** WHAT IS BEING ASKED **
Rewrite every item below, replacing "transcribe" with "copy out" and leaving the rest unchanged.

■ ■ ■ ■ ■

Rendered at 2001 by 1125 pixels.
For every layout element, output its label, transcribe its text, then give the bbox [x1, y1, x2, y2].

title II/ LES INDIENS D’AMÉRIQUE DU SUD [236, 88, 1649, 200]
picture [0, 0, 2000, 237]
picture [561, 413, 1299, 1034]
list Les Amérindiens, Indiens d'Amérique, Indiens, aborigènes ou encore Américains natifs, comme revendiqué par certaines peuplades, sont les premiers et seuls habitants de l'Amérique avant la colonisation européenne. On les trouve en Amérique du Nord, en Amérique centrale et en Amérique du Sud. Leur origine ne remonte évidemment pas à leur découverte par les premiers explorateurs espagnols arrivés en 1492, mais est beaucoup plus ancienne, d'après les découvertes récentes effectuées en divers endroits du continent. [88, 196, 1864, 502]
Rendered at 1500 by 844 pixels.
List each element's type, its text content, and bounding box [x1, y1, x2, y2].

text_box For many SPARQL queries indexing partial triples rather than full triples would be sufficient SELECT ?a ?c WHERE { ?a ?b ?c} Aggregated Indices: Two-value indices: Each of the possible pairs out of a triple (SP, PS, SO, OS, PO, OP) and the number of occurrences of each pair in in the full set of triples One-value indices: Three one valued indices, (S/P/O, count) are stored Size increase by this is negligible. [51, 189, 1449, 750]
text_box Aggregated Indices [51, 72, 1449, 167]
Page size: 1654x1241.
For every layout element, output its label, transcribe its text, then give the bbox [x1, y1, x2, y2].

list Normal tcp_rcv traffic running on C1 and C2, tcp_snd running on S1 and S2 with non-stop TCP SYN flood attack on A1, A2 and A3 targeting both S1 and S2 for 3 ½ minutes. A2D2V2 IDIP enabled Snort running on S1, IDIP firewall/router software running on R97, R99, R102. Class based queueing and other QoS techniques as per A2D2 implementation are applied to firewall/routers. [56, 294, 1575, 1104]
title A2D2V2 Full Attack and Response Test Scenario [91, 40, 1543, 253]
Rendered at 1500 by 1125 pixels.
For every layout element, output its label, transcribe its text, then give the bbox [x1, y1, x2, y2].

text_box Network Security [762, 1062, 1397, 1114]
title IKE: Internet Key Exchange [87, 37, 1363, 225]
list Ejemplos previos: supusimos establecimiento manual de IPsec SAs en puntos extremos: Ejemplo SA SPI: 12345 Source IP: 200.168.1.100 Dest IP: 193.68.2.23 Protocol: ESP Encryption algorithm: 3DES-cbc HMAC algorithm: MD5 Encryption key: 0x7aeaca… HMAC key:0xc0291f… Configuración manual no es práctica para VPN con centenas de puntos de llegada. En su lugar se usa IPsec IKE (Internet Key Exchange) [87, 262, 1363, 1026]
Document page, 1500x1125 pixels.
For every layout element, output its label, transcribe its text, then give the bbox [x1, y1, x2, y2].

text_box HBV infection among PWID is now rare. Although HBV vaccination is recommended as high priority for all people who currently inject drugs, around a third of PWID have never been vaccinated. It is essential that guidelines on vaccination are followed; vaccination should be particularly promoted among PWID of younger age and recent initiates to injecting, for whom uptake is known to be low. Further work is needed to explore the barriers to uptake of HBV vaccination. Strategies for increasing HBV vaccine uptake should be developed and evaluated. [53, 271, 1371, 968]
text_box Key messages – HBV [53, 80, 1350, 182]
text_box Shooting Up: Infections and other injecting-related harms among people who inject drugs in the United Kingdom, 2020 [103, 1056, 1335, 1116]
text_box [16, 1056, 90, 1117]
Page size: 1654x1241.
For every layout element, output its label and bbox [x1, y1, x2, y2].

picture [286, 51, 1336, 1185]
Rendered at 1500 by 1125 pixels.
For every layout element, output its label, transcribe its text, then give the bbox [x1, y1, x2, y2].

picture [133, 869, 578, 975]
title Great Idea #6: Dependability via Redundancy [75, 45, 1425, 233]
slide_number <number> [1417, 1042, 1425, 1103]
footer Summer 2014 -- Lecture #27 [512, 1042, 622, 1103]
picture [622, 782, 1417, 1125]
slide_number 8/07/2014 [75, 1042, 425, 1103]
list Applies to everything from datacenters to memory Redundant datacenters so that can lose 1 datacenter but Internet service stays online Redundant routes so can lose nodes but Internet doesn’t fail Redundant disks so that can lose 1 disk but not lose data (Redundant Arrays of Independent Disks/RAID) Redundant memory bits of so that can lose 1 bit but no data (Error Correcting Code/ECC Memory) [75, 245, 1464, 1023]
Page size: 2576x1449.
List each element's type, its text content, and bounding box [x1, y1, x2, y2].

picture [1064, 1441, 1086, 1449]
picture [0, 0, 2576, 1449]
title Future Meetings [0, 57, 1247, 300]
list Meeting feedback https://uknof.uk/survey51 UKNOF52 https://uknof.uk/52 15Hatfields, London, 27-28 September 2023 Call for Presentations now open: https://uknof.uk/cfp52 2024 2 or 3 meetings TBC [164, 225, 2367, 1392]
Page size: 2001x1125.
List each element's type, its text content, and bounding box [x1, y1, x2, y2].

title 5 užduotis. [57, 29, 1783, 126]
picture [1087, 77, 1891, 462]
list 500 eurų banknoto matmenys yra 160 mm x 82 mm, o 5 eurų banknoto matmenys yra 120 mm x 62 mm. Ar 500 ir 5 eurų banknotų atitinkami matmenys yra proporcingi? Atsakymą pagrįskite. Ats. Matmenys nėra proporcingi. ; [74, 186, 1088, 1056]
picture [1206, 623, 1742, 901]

■ ■ ■ ■ ■

** FULL SOLUTION **
Rendered at 2001 by 1125 pixels.
For every layout element, output its label, copy out its text, then give the bbox [x1, y1, x2, y2].

title II/ LES INDIENS D’AMÉRIQUE DU SUD [236, 88, 1649, 200]
picture [0, 0, 2000, 237]
picture [561, 413, 1299, 1034]
list Les Amérindiens, Indiens d'Amérique, Indiens, aborigènes ou encore Américains natifs, comme revendiqué par certaines peuplades, sont les premiers et seuls habitants de l'Amérique avant la colonisation européenne. On les trouve en Amérique du Nord, en Amérique centrale et en Amérique du Sud. Leur origine ne remonte évidemment pas à leur découverte par les premiers explorateurs espagnols arrivés en 1492, mais est beaucoup plus ancienne, d'après les découvertes récentes effectuées en divers endroits du continent. [88, 196, 1864, 502]
Rendered at 1500 by 844 pixels.
List each element's type, its text content, and bounding box [x1, y1, x2, y2].

text_box For many SPARQL queries indexing partial triples rather than full triples would be sufficient SELECT ?a ?c WHERE { ?a ?b ?c} Aggregated Indices: Two-value indices: Each of the possible pairs out of a triple (SP, PS, SO, OS, PO, OP) and the number of occurrences of each pair in in the full set of triples One-value indices: Three one valued indices, (S/P/O, count) are stored Size increase by this is negligible. [51, 189, 1449, 750]
text_box Aggregated Indices [51, 72, 1449, 167]
Page size: 1654x1241.
For every layout element, output its label, copy out its text, then give the bbox [x1, y1, x2, y2].

list Normal tcp_rcv traffic running on C1 and C2, tcp_snd running on S1 and S2 with non-stop TCP SYN flood attack on A1, A2 and A3 targeting both S1 and S2 for 3 ½ minutes. A2D2V2 IDIP enabled Snort running on S1, IDIP firewall/router software running on R97, R99, R102. Class based queueing and other QoS techniques as per A2D2 implementation are applied to firewall/routers. [56, 294, 1575, 1104]
title A2D2V2 Full Attack and Response Test Scenario [91, 40, 1543, 253]
Rendered at 1500 by 1125 pixels.
For every layout element, output its label, copy out its text, then give the bbox [x1, y1, x2, y2].

text_box Network Security [762, 1062, 1397, 1114]
title IKE: Internet Key Exchange [87, 37, 1363, 225]
list Ejemplos previos: supusimos establecimiento manual de IPsec SAs en puntos extremos: Ejemplo SA SPI: 12345 Source IP: 200.168.1.100 Dest IP: 193.68.2.23 Protocol: ESP Encryption algorithm: 3DES-cbc HMAC algorithm: MD5 Encryption key: 0x7aeaca… HMAC key:0xc0291f… Configuración manual no es práctica para VPN con centenas de puntos de llegada. En su lugar se usa IPsec IKE (Internet Key Exchange) [87, 262, 1363, 1026]
Document page, 1500x1125 pixels.
For every layout element, output its label, copy out its text, then give the bbox [x1, y1, x2, y2].

text_box HBV infection among PWID is now rare. Although HBV vaccination is recommended as high priority for all people who currently inject drugs, around a third of PWID have never been vaccinated. It is essential that guidelines on vaccination are followed; vaccination should be particularly promoted among PWID of younger age and recent initiates to injecting, for whom uptake is known to be low. Further work is needed to explore the barriers to uptake of HBV vaccination. Strategies for increasing HBV vaccine uptake should be developed and evaluated. [53, 271, 1371, 968]
text_box Key messages – HBV [53, 80, 1350, 182]
text_box Shooting Up: Infections and other injecting-related harms among people who inject drugs in the United Kingdom, 2020 [103, 1056, 1335, 1116]
text_box [16, 1056, 90, 1117]
Page size: 1654x1241.
For every layout element, output its label and bbox [x1, y1, x2, y2].

picture [286, 51, 1336, 1185]
Rendered at 1500 by 1125 pixels.
For every layout element, output its label, copy out its text, then give the bbox [x1, y1, x2, y2].

picture [133, 869, 578, 975]
title Great Idea #6: Dependability via Redundancy [75, 45, 1425, 233]
slide_number <number> [1417, 1042, 1425, 1103]
footer Summer 2014 -- Lecture #27 [512, 1042, 622, 1103]
picture [622, 782, 1417, 1125]
slide_number 8/07/2014 [75, 1042, 425, 1103]
list Applies to everything from datacenters to memory Redundant datacenters so that can lose 1 datacenter but Internet service stays online Redundant routes so can lose nodes but Internet doesn’t fail Redundant disks so that can lose 1 disk but not lose data (Redundant Arrays of Independent Disks/RAID) Redundant memory bits of so that can lose 1 bit but no data (Error Correcting Code/ECC Memory) [75, 245, 1464, 1023]
Page size: 2576x1449.
List each element's type, its text content, and bounding box [x1, y1, x2, y2].

picture [1064, 1441, 1086, 1449]
picture [0, 0, 2576, 1449]
title Future Meetings [0, 57, 1247, 300]
list Meeting feedback https://uknof.uk/survey51 UKNOF52 https://uknof.uk/52 15Hatfields, London, 27-28 September 2023 Call for Presentations now open: https://uknof.uk/cfp52 2024 2 or 3 meetings TBC [164, 225, 2367, 1392]
Page size: 2001x1125.
List each element's type, its text content, and bounding box [x1, y1, x2, y2].

title 5 užduotis. [57, 29, 1783, 126]
picture [1087, 77, 1891, 462]
list 500 eurų banknoto matmenys yra 160 mm x 82 mm, o 5 eurų banknoto matmenys yra 120 mm x 62 mm. Ar 500 ir 5 eurų banknotų atitinkami matmenys yra proporcingi? Atsakymą pagrįskite. Ats. Matmenys nėra proporcingi. ; [74, 186, 1088, 1056]
picture [1206, 623, 1742, 901]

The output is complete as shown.